## To do
The output must match the entries below exactly, with pictures removed.

## Task data
════════

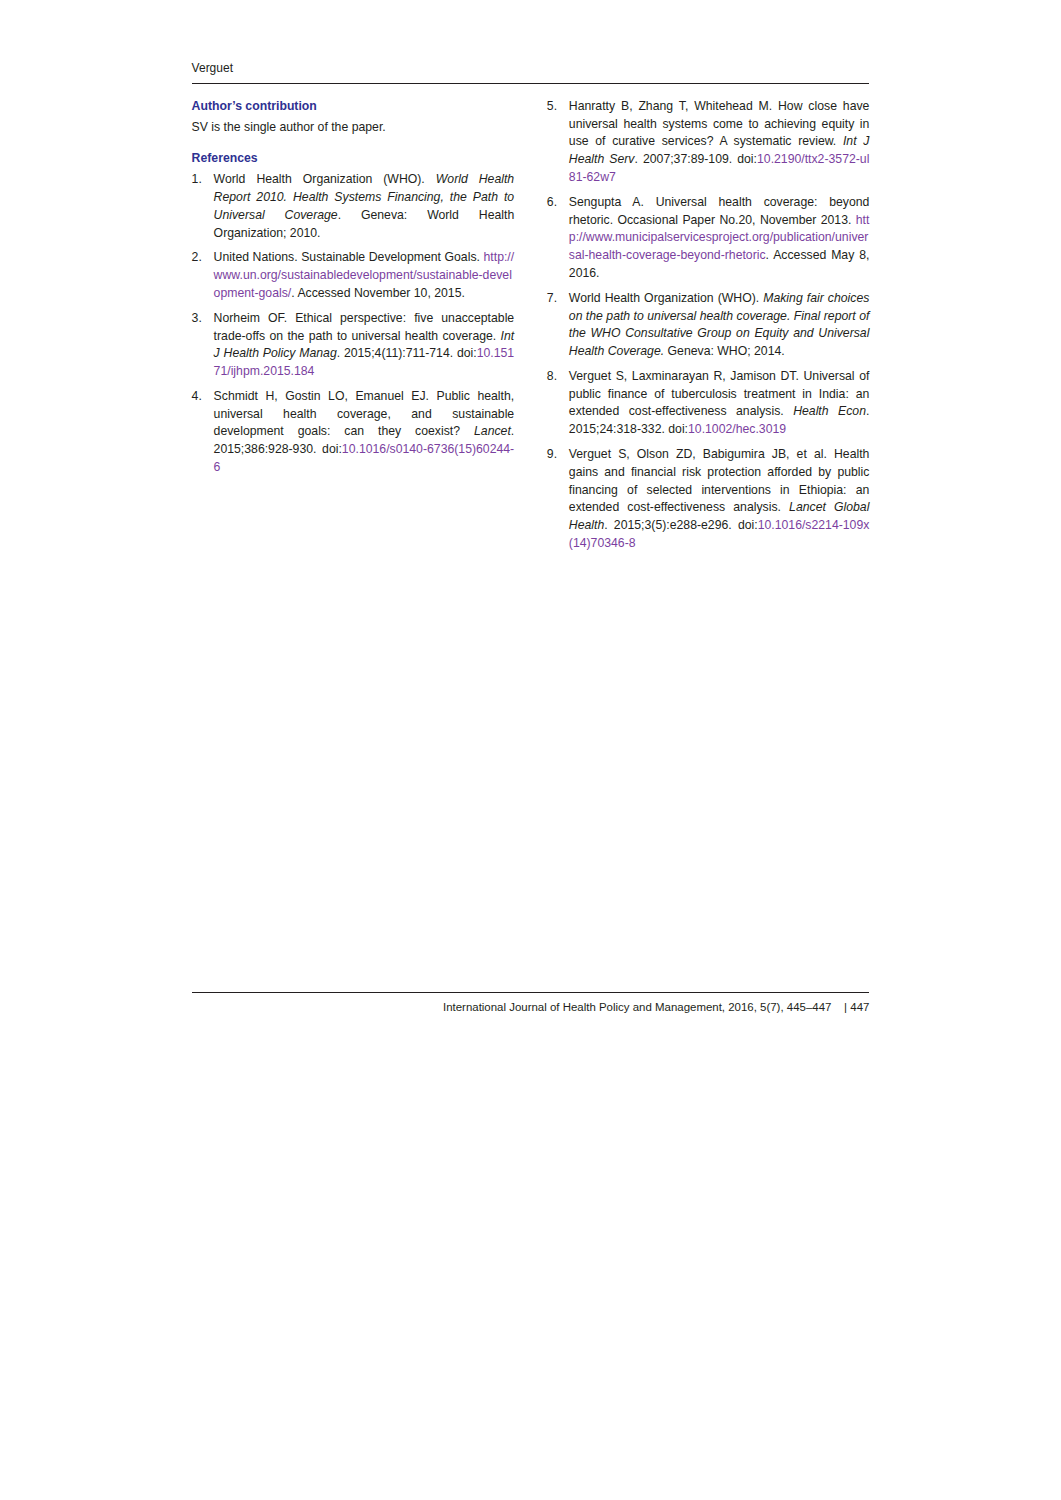Verguet
Author’s contribution
SV is the single author of the paper.
References
World Health Organization (WHO). World Health Report 2010. Health Systems Financing, the Path to Universal Coverage. Geneva: World Health Organization; 2010.
United Nations. Sustainable Development Goals. http://www.un.org/sustainabledevelopment/sustainable-development-goals/. Accessed November 10, 2015.
Norheim OF. Ethical perspective: five unacceptable trade-offs on the path to universal health coverage. Int J Health Policy Manag. 2015;4(11):711-714. doi:10.15171/ijhpm.2015.184
Schmidt H, Gostin LO, Emanuel EJ. Public health, universal health coverage, and sustainable development goals: can they coexist? Lancet. 2015;386:928-930. doi:10.1016/s0140-6736(15)60244-6
Hanratty B, Zhang T, Whitehead M. How close have universal health systems come to achieving equity in use of curative services? A systematic review. Int J Health Serv. 2007;37:89-109. doi:10.2190/ttx2-3572-ul81-62w7
Sengupta A. Universal health coverage: beyond rhetoric. Occasional Paper No.20, November 2013. http://www.municipalservicesproject.org/publication/universal-health-coverage-beyond-rhetoric. Accessed May 8, 2016.
World Health Organization (WHO). Making fair choices on the path to universal health coverage. Final report of the WHO Consultative Group on Equity and Universal Health Coverage. Geneva: WHO; 2014.
Verguet S, Laxminarayan R, Jamison DT. Universal of public finance of tuberculosis treatment in India: an extended cost-effectiveness analysis. Health Econ. 2015;24:318-332. doi:10.1002/hec.3019
Verguet S, Olson ZD, Babigumira JB, et al. Health gains and financial risk protection afforded by public financing of selected interventions in Ethiopia: an extended cost-effectiveness analysis. Lancet Global Health. 2015;3(5):e288-e296. doi:10.1016/s2214-109x(14)70346-8
International Journal of Health Policy and Management, 2016, 5(7), 445–447 | 447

════════

## Answer for the task
Verguet
Author’s contribution
SV is the single author of the paper.
References
World Health Organization (WHO). World Health Report 2010. Health Systems Financing, the Path to Universal Coverage. Geneva: World Health Organization; 2010.
United Nations. Sustainable Development Goals. http://www.un.org/sustainabledevelopment/sustainable-development-goals/. Accessed November 10, 2015.
Norheim OF. Ethical perspective: five unacceptable trade-offs on the path to universal health coverage. Int J Health Policy Manag. 2015;4(11):711-714. doi:10.15171/ijhpm.2015.184
Schmidt H, Gostin LO, Emanuel EJ. Public health, universal health coverage, and sustainable development goals: can they coexist? Lancet. 2015;386:928-930. doi:10.1016/s0140-6736(15)60244-6
Hanratty B, Zhang T, Whitehead M. How close have universal health systems come to achieving equity in use of curative services? A systematic review. Int J Health Serv. 2007;37:89-109. doi:10.2190/ttx2-3572-ul81-62w7
Sengupta A. Universal health coverage: beyond rhetoric. Occasional Paper No.20, November 2013. http://www.municipalservicesproject.org/publication/universal-health-coverage-beyond-rhetoric. Accessed May 8, 2016.
World Health Organization (WHO). Making fair choices on the path to universal health coverage. Final report of the WHO Consultative Group on Equity and Universal Health Coverage. Geneva: WHO; 2014.
Verguet S, Laxminarayan R, Jamison DT. Universal of public finance of tuberculosis treatment in India: an extended cost-effectiveness analysis. Health Econ. 2015;24:318-332. doi:10.1002/hec.3019
Verguet S, Olson ZD, Babigumira JB, et al. Health gains and financial risk protection afforded by public financing of selected interventions in Ethiopia: an extended cost-effectiveness analysis. Lancet Global Health. 2015;3(5):e288-e296. doi:10.1016/s2214-109x(14)70346-8
International Journal of Health Policy and Management, 2016, 5(7), 445–447 | 447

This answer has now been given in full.